Often, investing in crypto projects with many Whales has been considered a very risky investment when it comes to cryptocurrency trading. This work will therefore help you understand the meaning of crypto Whales and why it is very risky to invest in any crypto project with a lot of whales in it.
What are Crypto Whales?
What comes to your mind when you hear about Crypto Whales? Some traders often think about the large water giant fish known by this name whenever the word is mentioned. Well, if you are among such traders who often think that way when the word is mentioned, then you got nothing to worry about as the idea you have about this giant water fish known as Whale will all the more help you understand the meaning of crypto Whale and why crypto traders invented this word to describe the activities of a particular class of crypto traders called crypto Whales using the crypto jargons.

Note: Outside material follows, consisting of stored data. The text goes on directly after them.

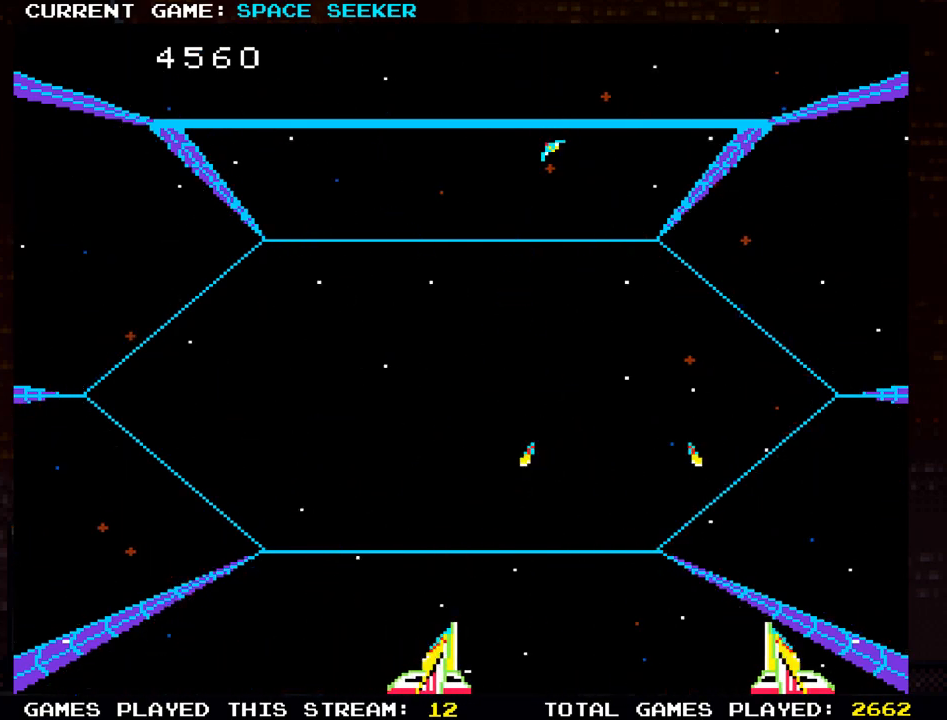
{"buttons": ["SQUARE"], "left_stick": "up", "events": [[33, "SQUARE", "up"], [50, "SQUARE", "down"], [100, "SQUARE", "up"], [183, "SQUARE", "down"], [250, "SQUARE", "up"], [267, "SQUARE", "down"], [317, "SQUARE", "up"], [384, "SQUARE", "down"]]}
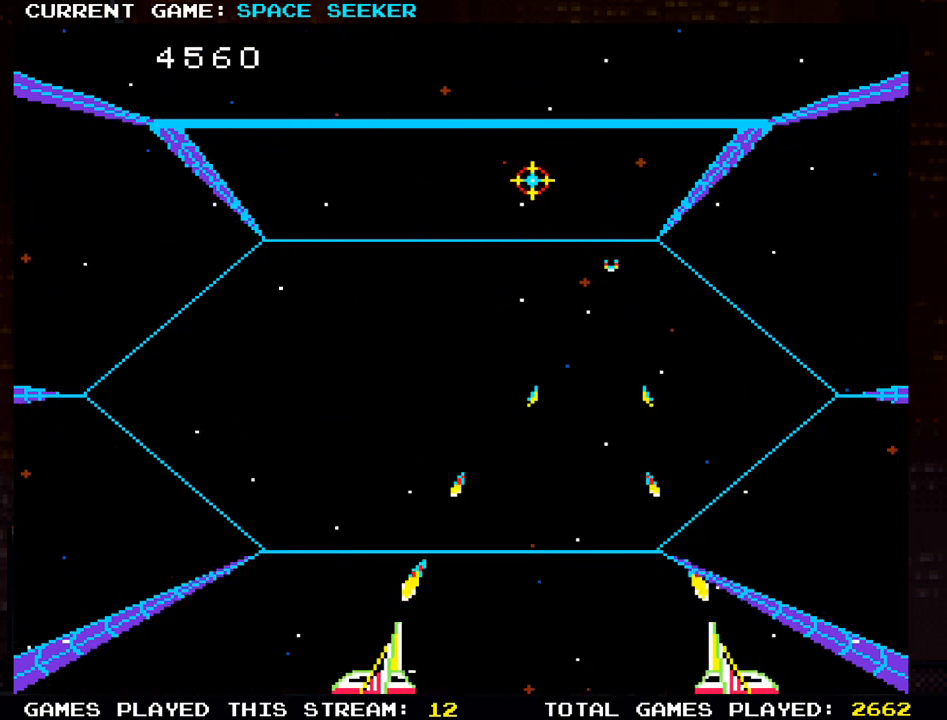
{"buttons": [], "left_stick": "up", "events": [[34, "SQUARE", "up"], [100, "SQUARE", "down"], [267, "SQUARE", "up"], [317, "SQUARE", "down"], [317, "left_stick", "up-left"], [484, "SQUARE", "up"], [501, "left_stick", "up"]]}
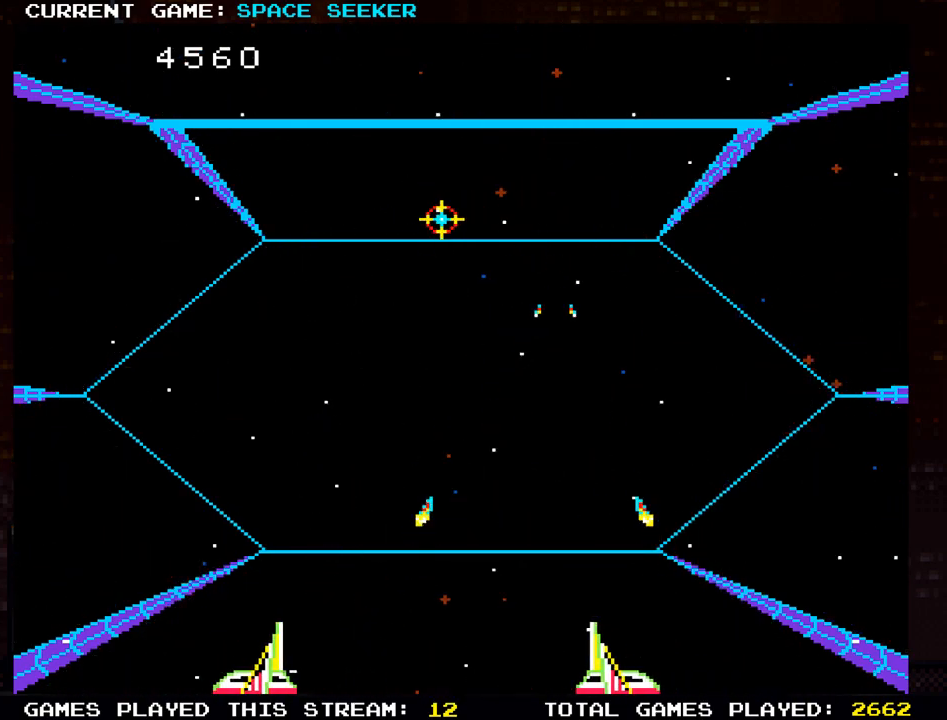
{"buttons": ["SQUARE"], "left_stick": "up-right", "events": [[33, "SQUARE", "down"], [200, "SQUARE", "up"], [200, "left_stick", "up-left"], [267, "SQUARE", "down"], [317, "left_stick", "up"], [417, "SQUARE", "up"], [450, "left_stick", "up-right"], [484, "SQUARE", "down"]]}
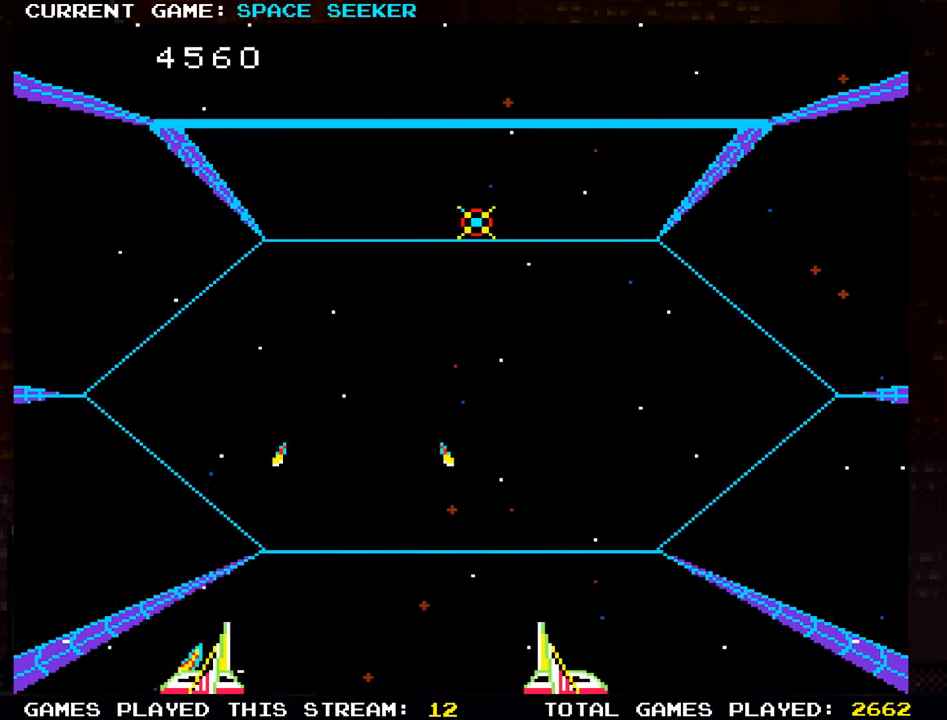
{"buttons": ["SQUARE"], "left_stick": "up", "events": [[134, "SQUARE", "up"], [167, "left_stick", "up"], [201, "SQUARE", "down"], [351, "SQUARE", "up"], [451, "SQUARE", "down"]]}
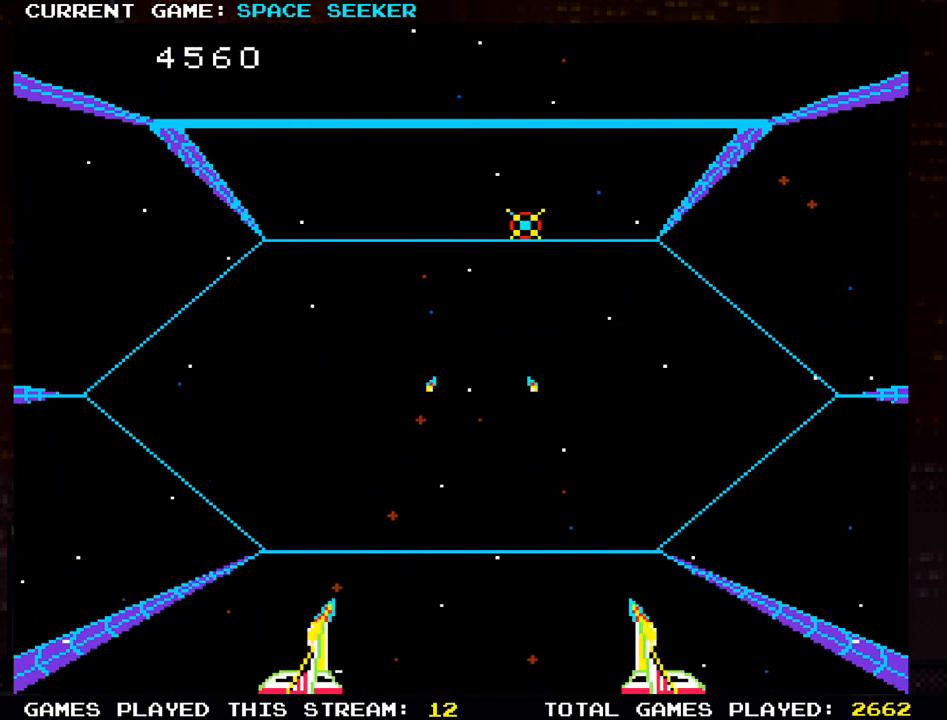
{"buttons": ["SQUARE"], "left_stick": "up-right", "events": [[17, "SQUARE", "up"], [133, "SQUARE", "down"], [200, "SQUARE", "up"], [233, "TRIANGLE", "down"], [300, "SQUARE", "down"], [300, "TRIANGLE", "up"], [400, "SQUARE", "up"], [400, "left_stick", "up-right"], [467, "SQUARE", "down"]]}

To further brighten your previous knowledge of what you know about the sea Whale before we proceed to define the crypto Whale, we need to mention here this interesting fact about the sea Whale which is that: they can survive for months without eating and can feed on other sea creatures once they are hungry. Also, their bodies are so large that they can sink a large boat. With these points in mind, we can proceed to define a crypto Whale below.
A crypto Whale refers to wealthy crypto traders with large holdings in a particular crypto project. Often, these whales could hold as high as five to ten percent of a particular cryptocurrency. This could even be greater in cases of newly launched crypto projects still at the pre-launch stage when an individual could be found to hold as high as 50% of the coin in their wallets. This is very unhealthy for such projects as such individuals will single-handedly influence the price of that cryptocurrency when they sell off their holdings.
How to identify a crypto project with Whales in them
Before investing in any crypto project, it is always necessary for the investor to do proper research and ensure that there are no whales on the project. This is because such Crypto projects with large whales in them are usually subject to pump-and-dump in the market.
To identify a crypto project with large whales in them, the trader needs to study the transaction hash ID using blockchain explorer for the particular cryptocurrency he wishes to invest in. This will display the project and the different wallet addresses holding the coin.
Why should you avoid a crypto project with a lot of whales in it?
Crypto Whales are known to be large holders of a particular cryptocurrency. The amount of coin held by these Whales is so large that it affects the price of the coin negatively each time they decide to sell. One important reason why investors tried to avoid a crypto project with lots of Whales in it is that such projects are subject to pump-and-dump.